Illustration: Aïda Amer/Axios
Young adults with colon cancer are just as likely to die from the disease as older people — in some cases, maybe even more likely — according to a study to be published Wednesday in the Journal of the National Cancer Institute.
Why it matters: Colorectal cancer is among the fastest-growing cancers among people younger than 50, and researchers aren't sure why.
What they're saying:"It struck us that these patients were younger, they had fewer comorbidities, they had better performance status and were more physically active and they less side effects from the treatment," said Kimmie Ng, director of the Dana-Farber's Young-Onset Colorectal Cancer Center.
- "But their survival was exactly the same," she said.

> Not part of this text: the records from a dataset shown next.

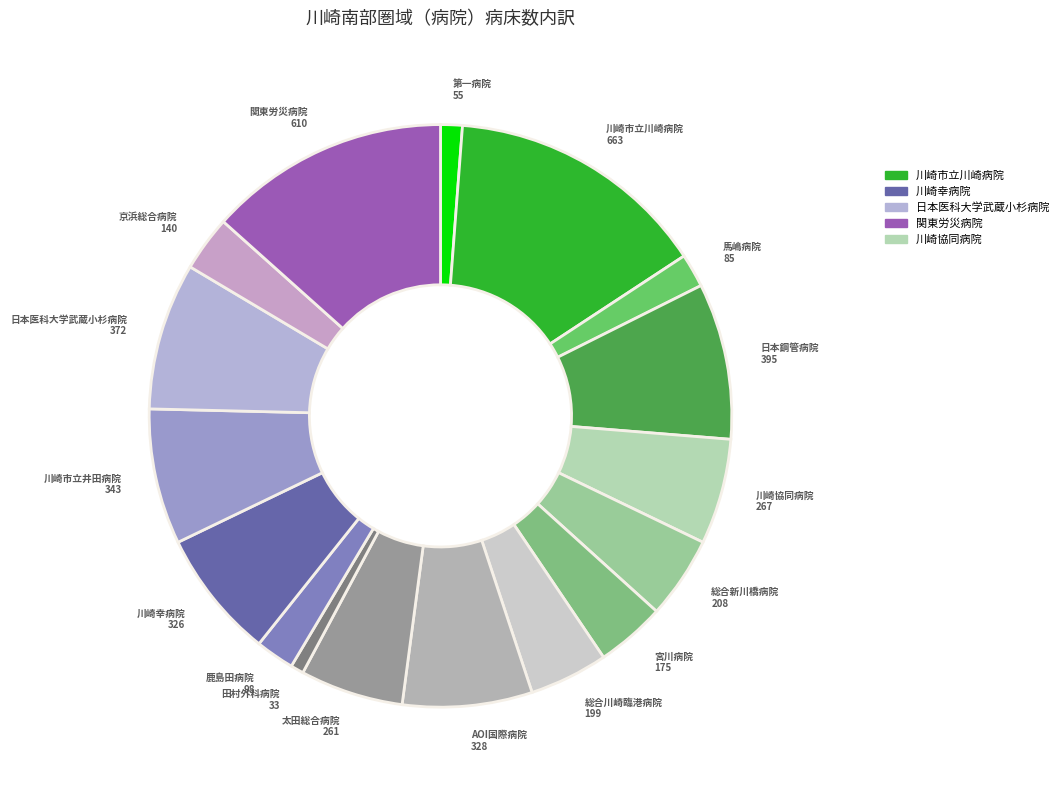

Which has a higher value, 馬嶋病院 85 or 川崎市立川崎病院 663?

川崎市立川崎病院 663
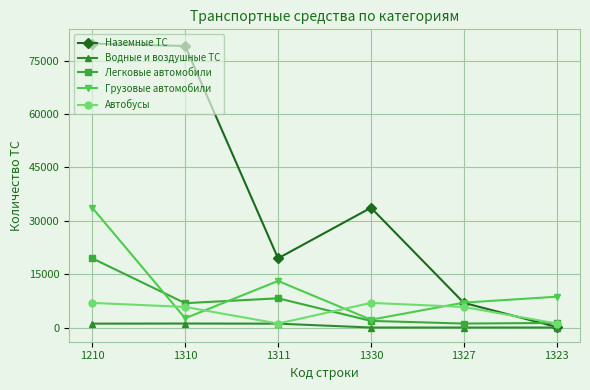

What is the difference between the second highest and second lowest values in the Грузовые автомобили series?

10476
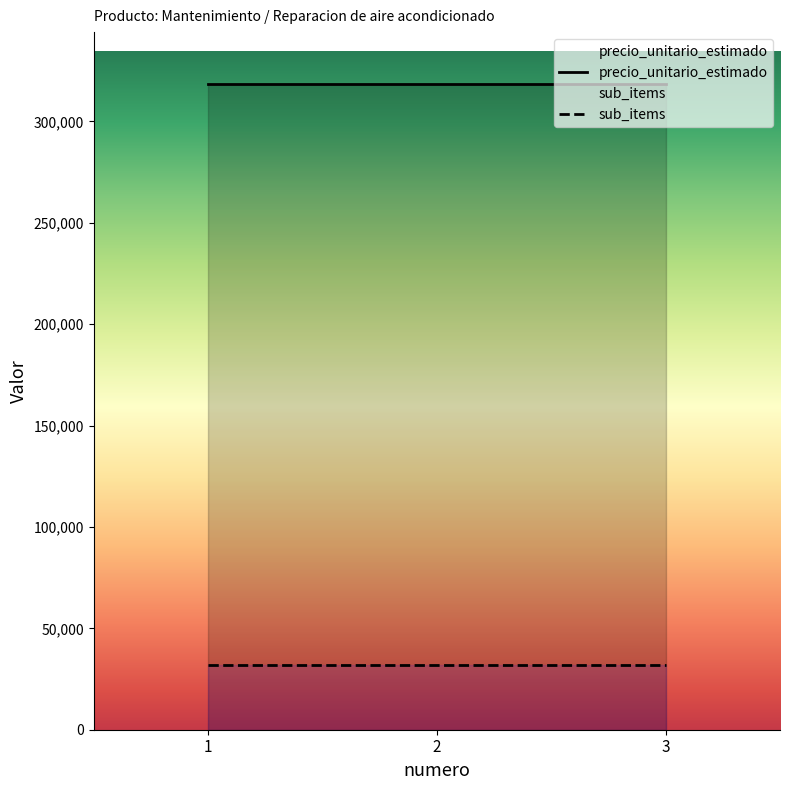

Rank the series by their maximum value, from lowest to highest.

sub_items, precio_unitario_estimado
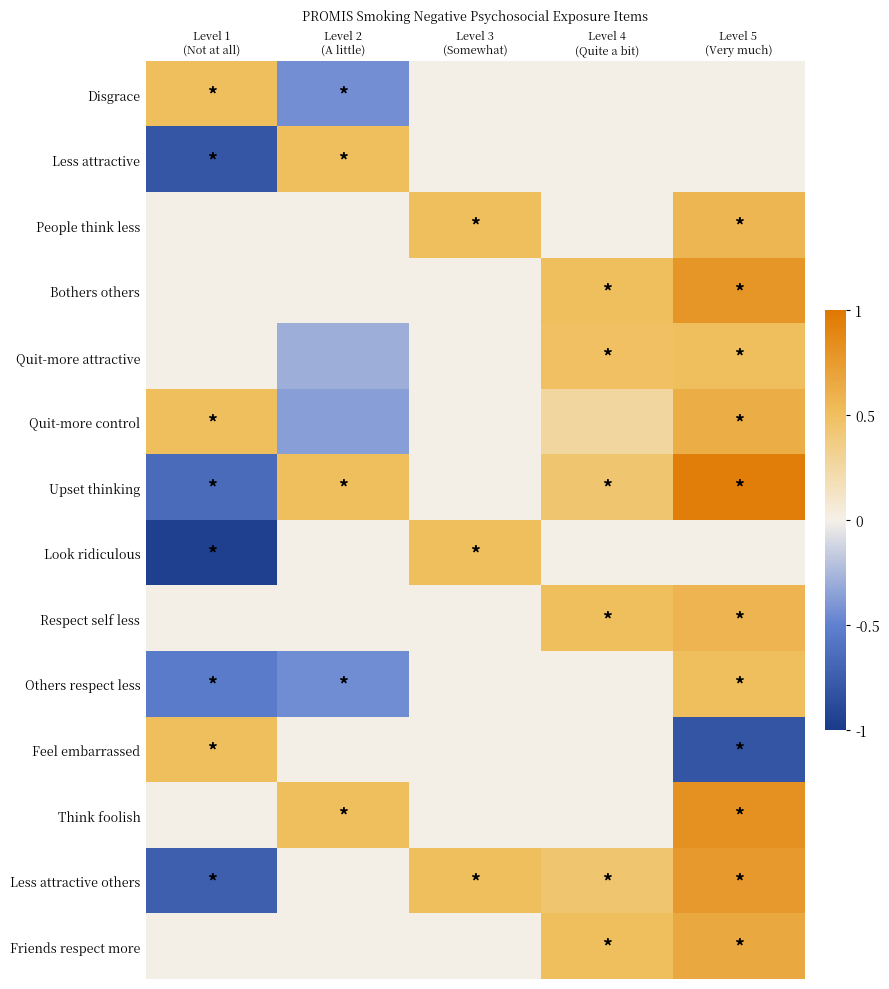

What is the total value across all series at Level 1
(Not at all)?

-2.2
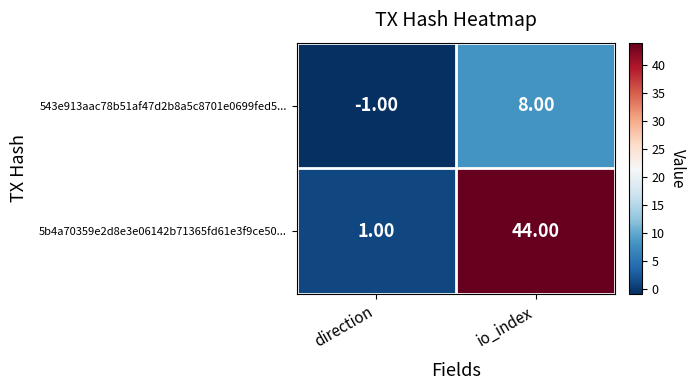

At which category does the chart reach its minimum across all series?

direction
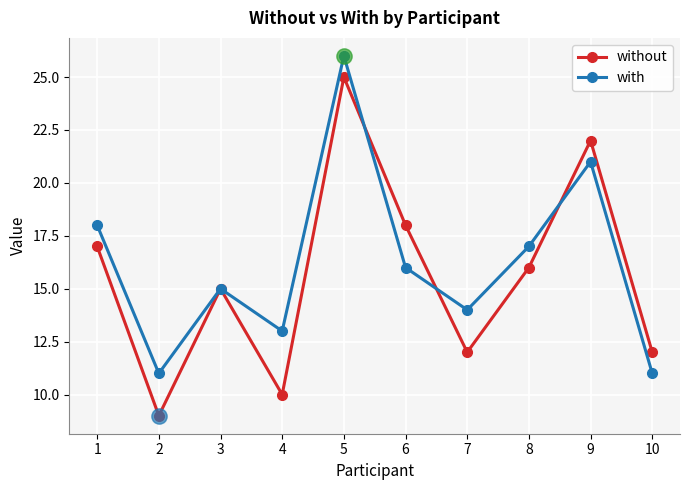

Is the value of with at 8 greater than the value of without at 3?

Yes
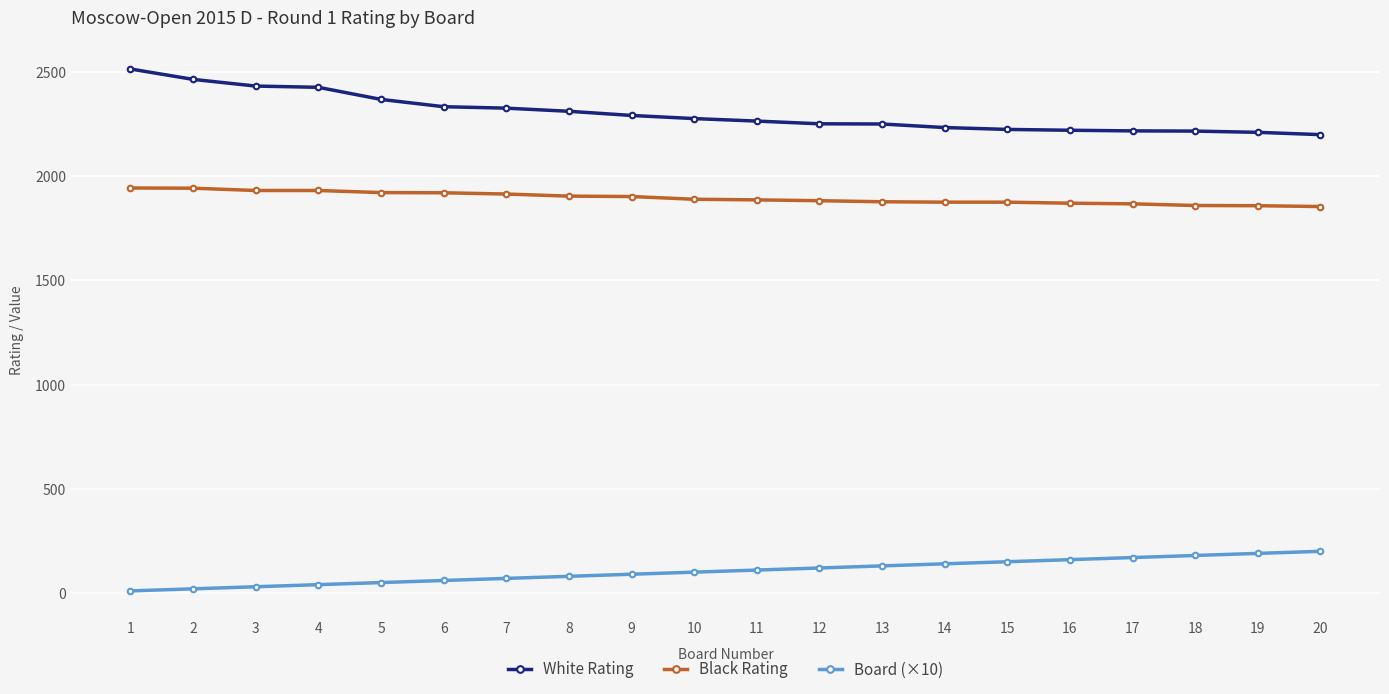

True or false: Board (×10) and Black Rating cross at least once.

False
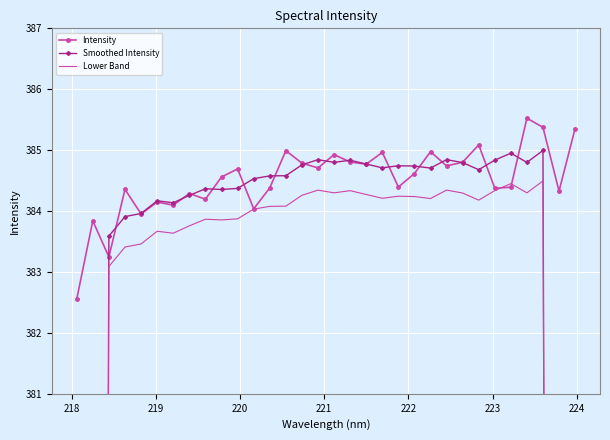

What is the value of the Intensity point at the 26th from the left?

385.1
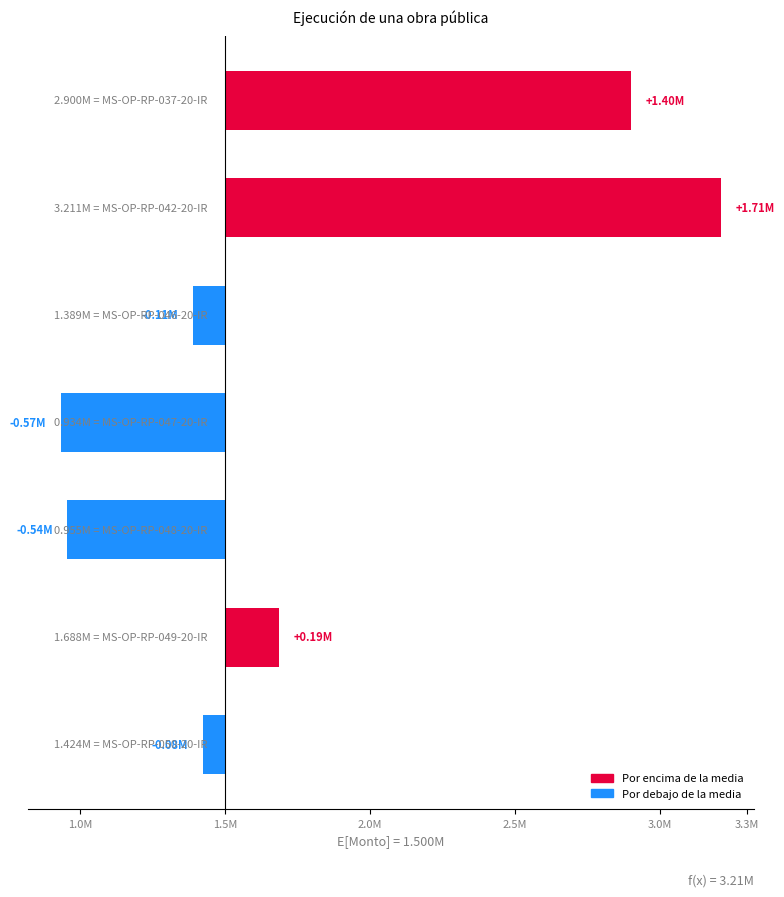

How many values are above zero?

3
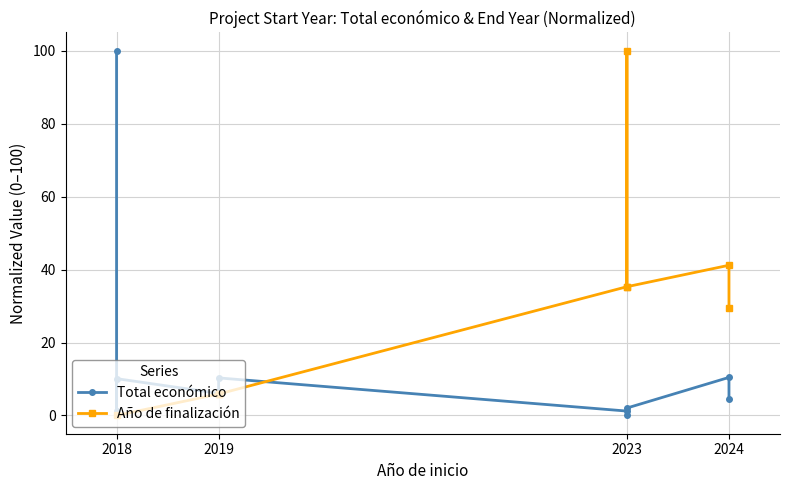

What is the difference between the maximum and minimum values in the Total económico series?

100.0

Between the lines: While her study group had too few patients younger than 35 to have a statistically significant result, Ng said the team observed a "particularly concerning" trend of lower survival rates in that population.
The big picture: In May, the U.S. Preventive Services Task Force lowered the recommended age Americans should start getting screened for colon cancer, from age 50 to age 45.
- The task force said the recommendation reflected the fact that colon cancer — the third-leading cause of cancer death for both men and women in the U.S. — is increasingly occurring among adults younger than 50.
What's next: It's still unknown whether cancers that happen in younger people are biologically different than cancers that happen in older people.
- "We need to better understand what it is that is different about the very youngest patients," Ng said.
Editor's note: This story has been corrected to reflect that in some cases young adults with colon cancer can be more likely (not less likely) to die from the disease.